Esta es nuestra realidad en los planes de Dios. Esta es nuestra condición de partida desde el Bautismo. Este es el horizonte de nuestra peregrinación, y la meta de nuestro camino. Por ello, al considerar todo esto, nos reunimos en el Templo, donde el Señor nos llama, nos espera, nos acoge, nos habla y se nos da sacramentalmente. Aquí elevamos nuestra súplica, unidos en la oración con toda la Iglesia y con la Madre del cielo. Ella, Hija del Padre, Madre del Hijo y Esposa del Espíritu Santo, se hace una voz armoniosa con las voces de cuantos se dirigen al Señor invocándole humilde y confiadamente como verdaderos hijos.

La Santísima Virgen María, bajo la consoladora advocación de la Soledad, y cubierto el rostro con las lágrimas del dolor espiritual que le causa el maltrato de su Hijo, se pone ante nosotros diciéndonos: mirad si hay dolor como el dolor mío. Y manifestando el dolor de haber perdido a Cristo por la malicia de los hombres, nos ayuda a entender el dolor de Cristo por perdernos como hermanos a causa del pecado.

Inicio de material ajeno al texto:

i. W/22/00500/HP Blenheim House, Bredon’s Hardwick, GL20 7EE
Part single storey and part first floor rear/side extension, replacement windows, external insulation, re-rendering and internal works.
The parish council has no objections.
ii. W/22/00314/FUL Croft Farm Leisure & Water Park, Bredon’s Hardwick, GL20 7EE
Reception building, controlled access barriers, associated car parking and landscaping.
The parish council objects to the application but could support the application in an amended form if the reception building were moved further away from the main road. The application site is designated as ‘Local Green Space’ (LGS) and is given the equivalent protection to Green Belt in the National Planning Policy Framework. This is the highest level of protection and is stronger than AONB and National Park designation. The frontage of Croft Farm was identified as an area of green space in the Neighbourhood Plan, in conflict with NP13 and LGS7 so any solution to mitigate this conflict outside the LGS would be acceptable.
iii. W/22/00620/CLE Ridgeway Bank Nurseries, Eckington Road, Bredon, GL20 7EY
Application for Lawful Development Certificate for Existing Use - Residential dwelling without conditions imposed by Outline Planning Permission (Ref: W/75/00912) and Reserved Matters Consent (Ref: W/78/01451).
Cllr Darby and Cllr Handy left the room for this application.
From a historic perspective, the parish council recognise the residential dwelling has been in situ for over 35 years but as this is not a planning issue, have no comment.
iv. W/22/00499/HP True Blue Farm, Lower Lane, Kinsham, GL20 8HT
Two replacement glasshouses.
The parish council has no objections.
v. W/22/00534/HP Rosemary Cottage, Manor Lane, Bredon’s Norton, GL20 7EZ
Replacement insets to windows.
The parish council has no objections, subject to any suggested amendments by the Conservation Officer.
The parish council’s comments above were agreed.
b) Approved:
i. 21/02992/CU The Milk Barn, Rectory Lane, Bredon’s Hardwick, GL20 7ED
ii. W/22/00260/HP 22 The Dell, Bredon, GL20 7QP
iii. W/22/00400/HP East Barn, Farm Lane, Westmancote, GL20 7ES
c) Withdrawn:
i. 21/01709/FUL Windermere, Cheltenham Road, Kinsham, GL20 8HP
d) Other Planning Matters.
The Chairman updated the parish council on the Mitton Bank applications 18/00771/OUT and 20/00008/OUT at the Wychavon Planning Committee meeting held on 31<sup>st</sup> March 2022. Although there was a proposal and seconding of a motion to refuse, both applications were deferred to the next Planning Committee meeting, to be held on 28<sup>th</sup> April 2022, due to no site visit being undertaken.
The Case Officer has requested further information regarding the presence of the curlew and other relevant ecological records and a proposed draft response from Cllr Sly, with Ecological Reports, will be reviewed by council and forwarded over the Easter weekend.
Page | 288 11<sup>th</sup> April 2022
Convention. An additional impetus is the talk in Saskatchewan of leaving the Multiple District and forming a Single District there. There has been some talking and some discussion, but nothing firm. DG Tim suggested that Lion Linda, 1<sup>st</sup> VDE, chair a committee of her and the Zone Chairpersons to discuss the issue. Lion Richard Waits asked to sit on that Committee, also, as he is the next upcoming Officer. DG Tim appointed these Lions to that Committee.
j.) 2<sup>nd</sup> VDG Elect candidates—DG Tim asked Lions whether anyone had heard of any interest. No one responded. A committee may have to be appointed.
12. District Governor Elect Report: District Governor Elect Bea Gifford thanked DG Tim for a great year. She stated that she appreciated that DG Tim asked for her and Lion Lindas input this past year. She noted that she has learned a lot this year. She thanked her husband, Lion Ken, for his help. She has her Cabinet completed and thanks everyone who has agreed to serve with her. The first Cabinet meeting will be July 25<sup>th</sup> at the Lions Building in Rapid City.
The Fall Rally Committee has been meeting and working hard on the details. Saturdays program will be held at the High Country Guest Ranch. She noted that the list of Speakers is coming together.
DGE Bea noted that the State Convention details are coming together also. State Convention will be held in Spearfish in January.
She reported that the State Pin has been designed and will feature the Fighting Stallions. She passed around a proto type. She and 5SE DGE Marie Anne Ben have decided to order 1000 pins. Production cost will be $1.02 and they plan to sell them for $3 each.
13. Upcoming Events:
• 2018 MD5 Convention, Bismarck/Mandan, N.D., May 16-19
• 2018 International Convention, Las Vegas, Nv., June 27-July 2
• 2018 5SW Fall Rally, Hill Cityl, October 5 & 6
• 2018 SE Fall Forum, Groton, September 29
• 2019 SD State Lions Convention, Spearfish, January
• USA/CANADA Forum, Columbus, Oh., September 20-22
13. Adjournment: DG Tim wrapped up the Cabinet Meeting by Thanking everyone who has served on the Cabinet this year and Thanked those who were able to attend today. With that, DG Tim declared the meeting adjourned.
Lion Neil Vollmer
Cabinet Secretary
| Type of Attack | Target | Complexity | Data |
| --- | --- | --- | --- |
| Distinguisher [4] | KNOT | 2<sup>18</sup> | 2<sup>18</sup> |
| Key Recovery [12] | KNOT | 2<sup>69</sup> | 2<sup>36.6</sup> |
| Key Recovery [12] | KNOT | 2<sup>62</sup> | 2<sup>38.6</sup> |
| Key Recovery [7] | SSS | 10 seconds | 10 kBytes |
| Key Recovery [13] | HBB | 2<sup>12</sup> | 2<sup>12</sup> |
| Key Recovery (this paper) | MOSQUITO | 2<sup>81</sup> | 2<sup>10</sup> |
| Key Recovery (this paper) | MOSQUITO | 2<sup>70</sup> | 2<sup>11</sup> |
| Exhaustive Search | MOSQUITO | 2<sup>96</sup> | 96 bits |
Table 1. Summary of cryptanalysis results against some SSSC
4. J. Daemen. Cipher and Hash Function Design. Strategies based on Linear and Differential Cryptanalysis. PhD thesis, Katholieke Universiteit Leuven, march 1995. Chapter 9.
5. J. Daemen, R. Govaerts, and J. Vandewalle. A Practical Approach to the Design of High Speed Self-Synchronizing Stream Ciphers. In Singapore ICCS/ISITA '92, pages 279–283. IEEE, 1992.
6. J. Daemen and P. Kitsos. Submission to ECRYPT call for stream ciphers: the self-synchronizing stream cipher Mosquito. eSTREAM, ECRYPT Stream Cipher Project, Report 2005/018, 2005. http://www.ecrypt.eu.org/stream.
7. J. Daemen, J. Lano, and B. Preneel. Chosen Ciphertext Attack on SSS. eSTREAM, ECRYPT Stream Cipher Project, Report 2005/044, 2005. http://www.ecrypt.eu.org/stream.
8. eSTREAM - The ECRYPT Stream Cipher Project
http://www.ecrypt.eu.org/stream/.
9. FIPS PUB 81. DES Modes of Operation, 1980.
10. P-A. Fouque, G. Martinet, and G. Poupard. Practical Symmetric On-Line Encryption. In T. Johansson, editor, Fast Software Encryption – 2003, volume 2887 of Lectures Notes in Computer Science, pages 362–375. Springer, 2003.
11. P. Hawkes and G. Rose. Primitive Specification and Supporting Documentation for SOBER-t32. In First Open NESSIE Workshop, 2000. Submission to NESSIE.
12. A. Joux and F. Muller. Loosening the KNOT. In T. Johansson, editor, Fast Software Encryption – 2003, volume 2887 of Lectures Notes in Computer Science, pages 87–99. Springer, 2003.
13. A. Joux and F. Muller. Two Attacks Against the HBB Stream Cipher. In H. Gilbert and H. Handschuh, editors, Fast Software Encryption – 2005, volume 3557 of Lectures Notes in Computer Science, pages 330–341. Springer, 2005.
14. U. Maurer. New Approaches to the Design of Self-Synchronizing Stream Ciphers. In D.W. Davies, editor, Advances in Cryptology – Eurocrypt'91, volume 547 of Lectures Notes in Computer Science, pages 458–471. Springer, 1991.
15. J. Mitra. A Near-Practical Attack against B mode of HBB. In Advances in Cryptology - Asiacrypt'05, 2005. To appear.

Pidamos a la Santísima Virgen, Madre y Maestra de cuantos buscamos al Señor y nos reunimos en el Templo para celebrar el misterio de la redención, que interceda ante su Hijo, salvador nuestro, y nos alcance la gracia de ser conscientes de la magnanimidad del Señor, y de saber corresponderle limpia y generosamente apartándonos del pecado.

Que la Virgen de la Soledad nos ayude a entender que no hay peor soledad que la causada por el alejamiento del Señor. Y, convencidos de ello, busquemos siempre a Jesucristo en el Templo y en lo más íntimo de nuestro ser, donde habita invitándonos a seguir la vocación cristiana con que nos ha elegido y distinguido.